## [Exercise goal]
In the records below, find the line that contains "List each element's", then write out that line and each one after it exactly, up to and including the last.

## [Records shown]
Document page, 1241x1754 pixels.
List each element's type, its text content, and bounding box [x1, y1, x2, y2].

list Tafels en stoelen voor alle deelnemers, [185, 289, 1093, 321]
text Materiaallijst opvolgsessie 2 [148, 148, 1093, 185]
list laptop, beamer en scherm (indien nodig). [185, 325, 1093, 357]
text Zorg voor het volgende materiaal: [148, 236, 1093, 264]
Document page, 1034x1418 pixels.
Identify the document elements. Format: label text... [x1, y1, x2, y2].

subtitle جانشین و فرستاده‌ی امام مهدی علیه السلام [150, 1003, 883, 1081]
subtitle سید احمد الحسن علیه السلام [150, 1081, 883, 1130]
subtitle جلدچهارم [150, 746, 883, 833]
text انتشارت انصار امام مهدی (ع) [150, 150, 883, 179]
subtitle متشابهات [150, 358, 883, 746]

## [Answer area]
List each element's type, its text content, and bounding box [x1, y1, x2, y2].

list Tafels en stoelen voor alle deelnemers, [185, 289, 1093, 321]
text Materiaallijst opvolgsessie 2 [148, 148, 1093, 185]
list laptop, beamer en scherm (indien nodig). [185, 325, 1093, 357]
text Zorg voor het volgende materiaal: [148, 236, 1093, 264]
Document page, 1034x1418 pixels.
Identify the document elements. Format: label text... [x1, y1, x2, y2].

subtitle جانشین و فرستاده‌ی امام مهدی علیه السلام [150, 1003, 883, 1081]
subtitle سید احمد الحسن علیه السلام [150, 1081, 883, 1130]
subtitle جلدچهارم [150, 746, 883, 833]
text انتشارت انصار امام مهدی (ع) [150, 150, 883, 179]
subtitle متشابهات [150, 358, 883, 746]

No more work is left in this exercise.